When the model is running, it takes the value of the solar constant and of all the other factors, and does a lot of calculations. The outcome is the new steady state global mean surface temperature.

[Coupling between factors]
So far, when you've changed a factor, all the other factors stayed fixed. This enabled you to explore the effect of each factor one at a time. Nature is a bit more complicated than this. For example, suppose that there was an increase in the solar constant. The immediate effect would be an increase in the Earth's surface temperature. But this would then cause a decrease in the fraction of the Earth's surface covered in ice and snow, and an increase in the water content. This is called coupling between factors.
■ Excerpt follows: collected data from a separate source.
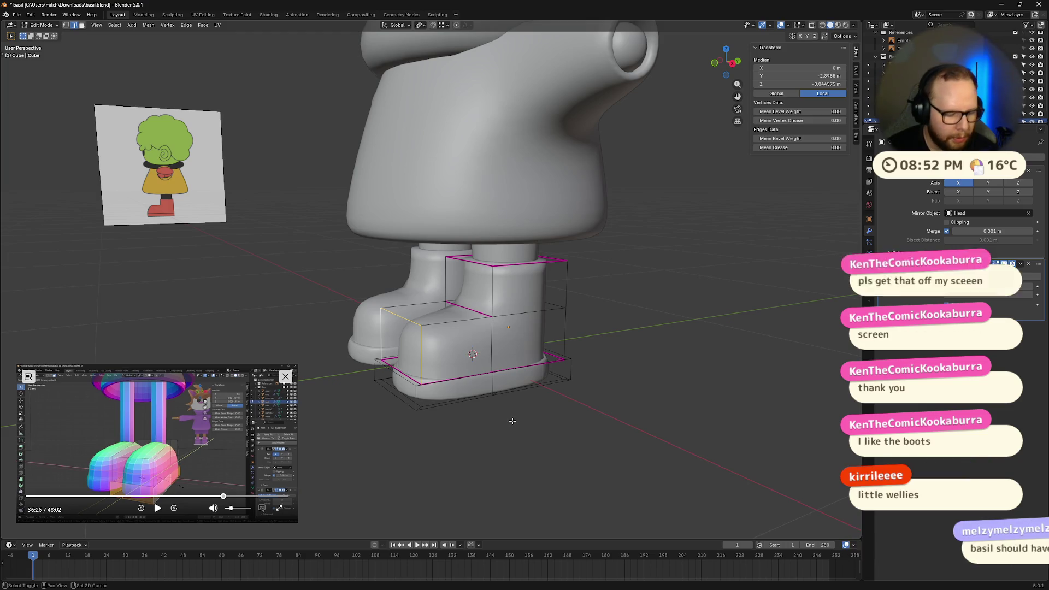
{"action": "key", "text": "shift+e"}
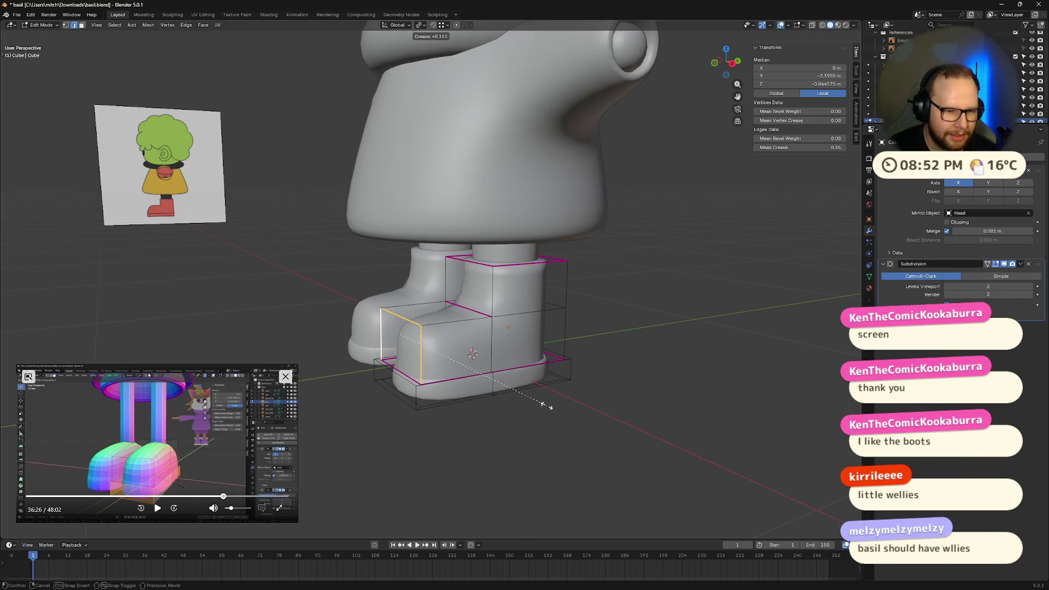
{"action": "left_click", "coordinate": [543, 403]}
{"action": "mouse_move", "coordinate": [543, 403]}
{"action": "middle_mouse_down"}
{"action": "mouse_move", "coordinate": [578, 402]}
{"action": "mouse_move", "coordinate": [556, 384]}
{"action": "mouse_move", "coordinate": [465, 362]}
{"action": "middle_mouse_up"}
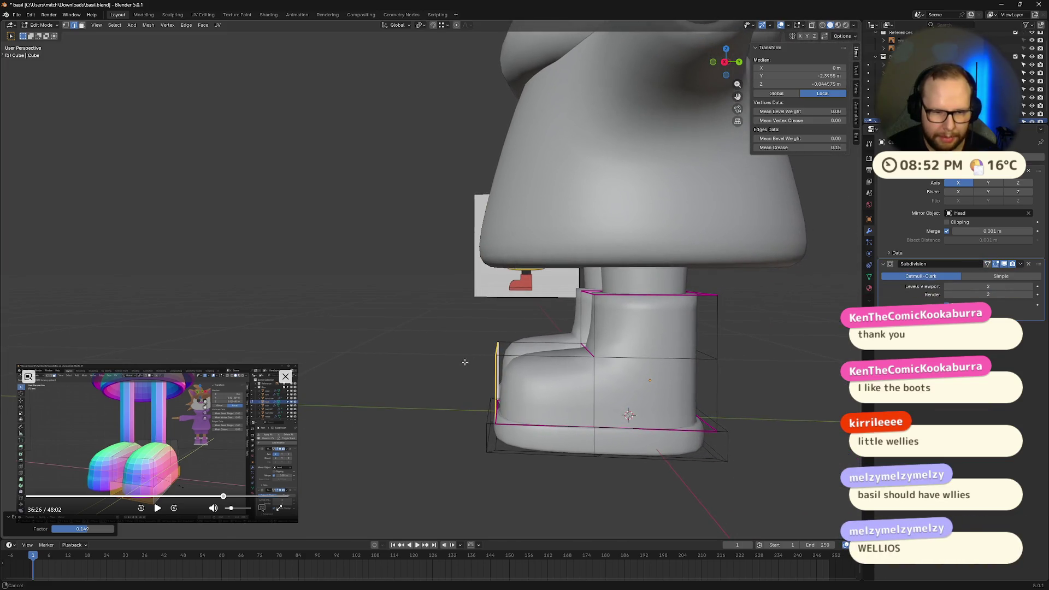
{"action": "left_click_drag", "start_coordinate": [793, 148], "coordinate": [793, 147]}
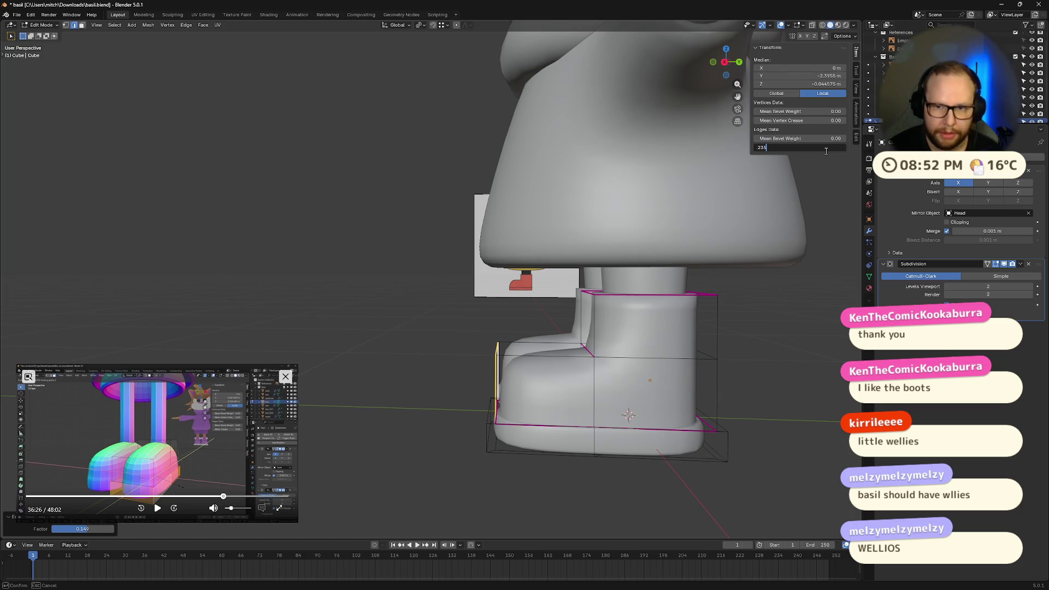
{"action": "key", "text": "Return"}
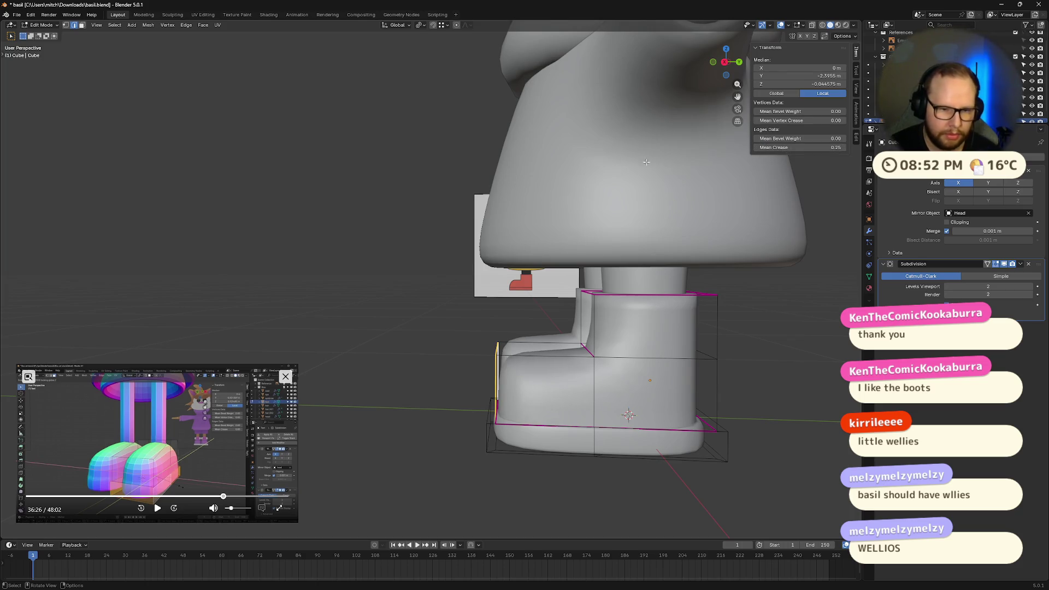
In side view, lower a horizontal edge loop slightly along Z, enable X-ray, and crease the loop
{"action": "left_click", "coordinate": [725, 62]}
{"action": "scroll", "coordinate": [599, 374], "scroll_direction": "up", "scroll_amount": 3}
[Variation with latitude and season]
Up to now we've only been concerned with the global mean surface temperature. In fact, as we all know, temperatures vary from place to place, and from month to month. More elaborate climate models can handle these variations. You can now explore the data from one such model.

[Animation 1]
This is the Earth at a particular position in its orbit. The column shows a certain amount of solar radiation , and it falls on a region of the Earth's surface at the equator. A region with the same area but well away from the equator gets less solar radiation, as shown by the narrower column, and the region centred on the south pole gets none at all. A region with the same area centred on the north pole gets a small amount of radiation. The Earth moves around the Sun, with its rotation axis in a fixed direction. Six months later the Earth has moved to here. A region at the equator still receives more solar radiation than a region with the same area nearer the poles. Averaging over the whole year, the further the region from the equator, the less solar radiation it receives. It is for this reason that the mean surface temperature generally decreases as latitude increases.

[Animation 2]
Consider a region at a northern latitude, and a region with the same area and just as far from the equator, but at a southern latitude. Here, the southern region receives less solar radiation than the northern region. It is winter in the southern hemisphere and summer in the northern hemisphere. The Earth moves around the Sun, with its rotation axis in a fixed direction. Six months later the Earth has moved to here. The southern region now receives more solar radiation than the northern region. It is now summer in the southern hemisphere and winter in the northern hemisphere. The temperature changes through the year are thus the result of the fixed tilt of the Earth's rotation axis, combined with the motion of the Earth around the Sun.

[Conclusion]
You have now seen the effects on the Earth's surface temperature of changing several factors that determine climate. The models used here are simplified to fit into your computer, and so the calculated temperature changes are not the most accurate we could have calculated, but they are illustrative - they are broadly right.

There are however two aspects of climate that haven't been included in this package. First, we've only considered the temperature aspect, not rainfall, winds etc. Second, we haven't considered variations in climate with longitude. These variations can be large. For example, though north west Europe and central Canada have the same latitude they have different longitudes, and central Canada has a much more extreme climate than north west Europe.

Longitude variations in climate arise from longitude variations in the Earth's surface - oceans, continents, mountain ranges and the like. But though we haven't considered longitude variations, nor aspects such as rainfall and so on, you have nevertheless made an important start in exploring the richly varied climate of our planet.